When it comes to writing, talking, or even thinking about the Philippines, I’m overcome by a gaping blankness. Pushing through this, any statements, thoughts, or ideas I manage to express, sound to my ear and heart, wooden. False. The only truth I can manage is articulating the fullness, the weight of that blankness.
And yet, every earthquake, hurricane, and typhoon, I’m drawn back. Over newsfeeds and footage, I cross one distance, only to be confronted by other distances I cannot reckon. Over the years, the lack—of connection, of feeling rooted and shaped by where I’m from—grows quietly urgent.

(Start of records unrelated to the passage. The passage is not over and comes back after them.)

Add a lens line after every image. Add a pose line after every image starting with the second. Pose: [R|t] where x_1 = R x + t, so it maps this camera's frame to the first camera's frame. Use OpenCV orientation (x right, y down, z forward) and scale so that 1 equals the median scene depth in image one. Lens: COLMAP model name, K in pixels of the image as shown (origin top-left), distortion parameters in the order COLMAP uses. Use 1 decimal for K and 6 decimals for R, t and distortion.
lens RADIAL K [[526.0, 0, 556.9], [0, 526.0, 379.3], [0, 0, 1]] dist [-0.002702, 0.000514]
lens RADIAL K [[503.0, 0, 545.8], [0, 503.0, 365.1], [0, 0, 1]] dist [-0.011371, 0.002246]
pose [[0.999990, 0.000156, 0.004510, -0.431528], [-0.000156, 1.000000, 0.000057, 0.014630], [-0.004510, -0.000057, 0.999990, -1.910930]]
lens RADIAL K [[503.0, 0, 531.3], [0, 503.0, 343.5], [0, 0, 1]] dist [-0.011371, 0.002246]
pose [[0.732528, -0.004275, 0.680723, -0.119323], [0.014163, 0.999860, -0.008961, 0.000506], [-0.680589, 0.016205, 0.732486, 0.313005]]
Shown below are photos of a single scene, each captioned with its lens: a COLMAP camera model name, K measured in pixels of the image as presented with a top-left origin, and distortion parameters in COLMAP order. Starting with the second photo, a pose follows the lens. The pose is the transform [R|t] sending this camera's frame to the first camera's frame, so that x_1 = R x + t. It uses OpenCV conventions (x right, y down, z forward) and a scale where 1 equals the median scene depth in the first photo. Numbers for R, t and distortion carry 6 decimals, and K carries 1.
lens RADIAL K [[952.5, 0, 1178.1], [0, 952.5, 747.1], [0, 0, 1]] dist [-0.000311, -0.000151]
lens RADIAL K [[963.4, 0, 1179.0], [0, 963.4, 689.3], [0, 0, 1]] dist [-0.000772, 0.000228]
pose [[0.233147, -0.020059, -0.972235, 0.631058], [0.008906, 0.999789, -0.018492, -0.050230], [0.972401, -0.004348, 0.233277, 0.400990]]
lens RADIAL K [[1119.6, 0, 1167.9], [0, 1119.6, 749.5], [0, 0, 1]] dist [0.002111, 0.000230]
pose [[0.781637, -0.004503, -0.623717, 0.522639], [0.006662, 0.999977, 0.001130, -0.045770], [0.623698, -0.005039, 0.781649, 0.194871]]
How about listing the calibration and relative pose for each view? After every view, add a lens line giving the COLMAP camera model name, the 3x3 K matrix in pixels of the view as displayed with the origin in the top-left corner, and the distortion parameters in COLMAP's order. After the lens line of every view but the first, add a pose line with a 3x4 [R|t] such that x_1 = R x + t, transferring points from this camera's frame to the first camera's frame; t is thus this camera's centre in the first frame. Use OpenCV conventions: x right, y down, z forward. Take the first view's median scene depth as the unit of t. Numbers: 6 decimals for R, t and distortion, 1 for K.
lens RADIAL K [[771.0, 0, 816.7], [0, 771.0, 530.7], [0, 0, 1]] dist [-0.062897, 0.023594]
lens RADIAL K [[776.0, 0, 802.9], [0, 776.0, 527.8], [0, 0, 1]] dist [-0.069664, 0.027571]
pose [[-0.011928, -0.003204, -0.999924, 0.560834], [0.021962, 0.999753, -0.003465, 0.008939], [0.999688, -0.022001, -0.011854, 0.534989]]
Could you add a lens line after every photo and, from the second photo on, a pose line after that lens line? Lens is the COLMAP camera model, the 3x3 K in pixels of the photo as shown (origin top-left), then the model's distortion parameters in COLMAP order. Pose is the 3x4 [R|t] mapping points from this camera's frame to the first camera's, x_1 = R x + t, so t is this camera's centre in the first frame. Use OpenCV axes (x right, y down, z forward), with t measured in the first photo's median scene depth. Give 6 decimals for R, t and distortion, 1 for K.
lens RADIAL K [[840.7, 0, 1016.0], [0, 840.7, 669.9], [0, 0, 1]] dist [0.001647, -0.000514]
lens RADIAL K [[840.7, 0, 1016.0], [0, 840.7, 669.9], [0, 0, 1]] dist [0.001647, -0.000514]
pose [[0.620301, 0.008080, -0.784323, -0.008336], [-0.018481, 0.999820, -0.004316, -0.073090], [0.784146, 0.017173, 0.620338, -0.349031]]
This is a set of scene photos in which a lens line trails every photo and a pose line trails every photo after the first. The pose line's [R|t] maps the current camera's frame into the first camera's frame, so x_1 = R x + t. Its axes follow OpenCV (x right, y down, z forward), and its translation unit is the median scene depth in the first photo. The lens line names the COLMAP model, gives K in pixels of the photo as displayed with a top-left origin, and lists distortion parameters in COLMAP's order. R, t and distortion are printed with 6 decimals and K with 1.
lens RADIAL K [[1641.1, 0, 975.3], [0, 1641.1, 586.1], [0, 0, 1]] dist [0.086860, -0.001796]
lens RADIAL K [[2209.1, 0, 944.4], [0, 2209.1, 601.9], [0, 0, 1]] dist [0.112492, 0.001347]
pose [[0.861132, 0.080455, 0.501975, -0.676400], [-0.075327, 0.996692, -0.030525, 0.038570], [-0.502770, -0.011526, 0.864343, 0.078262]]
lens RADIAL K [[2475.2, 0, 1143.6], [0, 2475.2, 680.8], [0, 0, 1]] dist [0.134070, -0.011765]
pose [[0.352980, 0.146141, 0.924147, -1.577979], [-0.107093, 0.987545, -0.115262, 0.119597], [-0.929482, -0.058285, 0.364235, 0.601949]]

There’s this excellent essay by poet Jaswinder Bolina, that I urge all y’all to read. For the moment, it renders redundant anything I might have to say about the problems of identity politics in poetry. Tangentially, regarding the notion of identity, I recall a conversation with my dad, where I declared that the Philippines has no distinct national character, there are no common set of traits that made up the ‘Filipino’.  He responded by reminding me that there are over a hundred different languages and dialects in the Philippines, and some seven thousand islands. He went on to kindly and subtly show me where I had been conflating character with stereotype, and where I was seeking generalities and not truths. He offered, the essential character of the Filipino is that of the chameleon. And left me to chew on that awhile.
These several days, I have been reading over news stories of the typhoon, its destructive path, and the aftermath. The tremendous loss and sorrow raise ghosts of Katrina, a trauma still fresh in the American collective psyche, and co-incidentally, mine. I am neither American nor have I set foot in Louisiana, but reading of cities flattened by storm surges, 200 mph wind gusts, children ripped from their parents arms, and a population ravaged by the elements, I am moved to grieve as I did then.
I still understand Tagalog, though I can only speak it brokenly and without nuance. I hear and read the seamless code-switching of ‘Taglish’ over various social media outlets, where I follow those who are tracking current aid and recovery efforts. There’s something to be said about listening to loss, and its attendant resiliencies, in another language you’ve known all your life but can’t quite communicate in, though I don’t know what, or even how to begin.